Image: AP Photo/Jason E. Miczek
By
We may earn a commission from links on this page.

The US Census Bureau is concerned about privacy. Maybe a little too concerned.

As a data-focused journalist who writes about economic and demographic trends, I use census data a lot. Specifically, I rely on the individual-level microdata that is released by the bureau and turned into an easily usable format by the Minnesota Population Center. I am among tens of of thousands (pdf) of data analysts who rely on this data to study American poverty, health, and population patterns. The US Census announced this week that, because of privacy concerns, this microdata will no longer be made widely available.

Microdata are data that are not yet summarized into tables, but available for download in their raw form. In the case of the census, microdata features detailed information about specific individuals, but not their names or addresses. Working with this data means that analysts don’t have to rely on the aggregate statistics the agency calculates. Instead, they can calculate anything they want by constructing their own populations from individual-level responses. Microdata are available for the decennial census going back to 1850 and for the annual American Community Survey, which has been published since 2000. For both surveys, a massive amount of demographic and economic data is collected.

I’ve often wondered when using this wealth of data whether I could uncover actual people.
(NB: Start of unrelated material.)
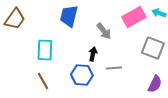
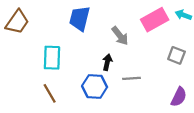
gray square: (153, 48) -> (176, 55), size x0.7

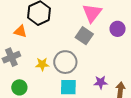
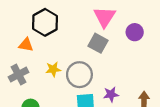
yellow star: (42, 64) -> (53, 69), moved
purple star: (101, 82) -> (111, 94), moved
Take this hypothetical: Imagine that if in the 2017 American Community Survey, I found that there is a 35-year-old man who is plumber and lives in New Rochelle, New York. From the microdata, I also know he has three kids and his wife is an elementary school teacher. Could I identify him in real life? If I could, I would be able to glean private information like his income and health insurance status from a public database released by the government.

But even if I did find the plumber in New Rochelle, I couldn’t be sure that the income and health insurance information listed for him is correct, because the agency takes measures to anonymize its data. For example, the bureau introduces randomness by swapping the ages or races of otherwise demographically similar households.

The Census Bureau now thinks this might not be enough. Its new approach is called “differential privacy“—a method already used by tech companies like Apple and Facebook in their attempts to protect the personal data of users. Differential privacy works by introducing so much randomness into the data that it is mathematically impossible to accurately reconstruct confidential information. One upshot of differential privacy is that microdata cannot be offered to the public.

Steven Ruggles, director of the University of Minnesota’s Institute for Social Research and Data Innovation, find this decision baffling. In a report he prepared on the differential privacy decision (pdf), he points out that there “not a single documented case” of a data analyst revealing the responses of a person in the real world. He says the data swapping and randomization process that is currently used is already quite strong. He calls the idea that the census needs tighter privacy rules “chimerical.” Yes, he acknowledges, it is possible to see people’s personal data, but if you can’t identify who they actually are, who cares?

Ruggles isn’t the only researcher who is upset. Many academics and journalists fear that differential privacy will impede their research. Although the bureau suggests that much of the data will still be accessible in secure federally run data centers across the country, access to this information will become more expensive and time-consuming.

The decision may not be final. There were similar rumblings about privacy issues prior to the 2000 census that were eventually resolved. Ruggles is hopeful that a compromise can be reached, making the information even more secure while maintaining wide access to this incredibly rich data source.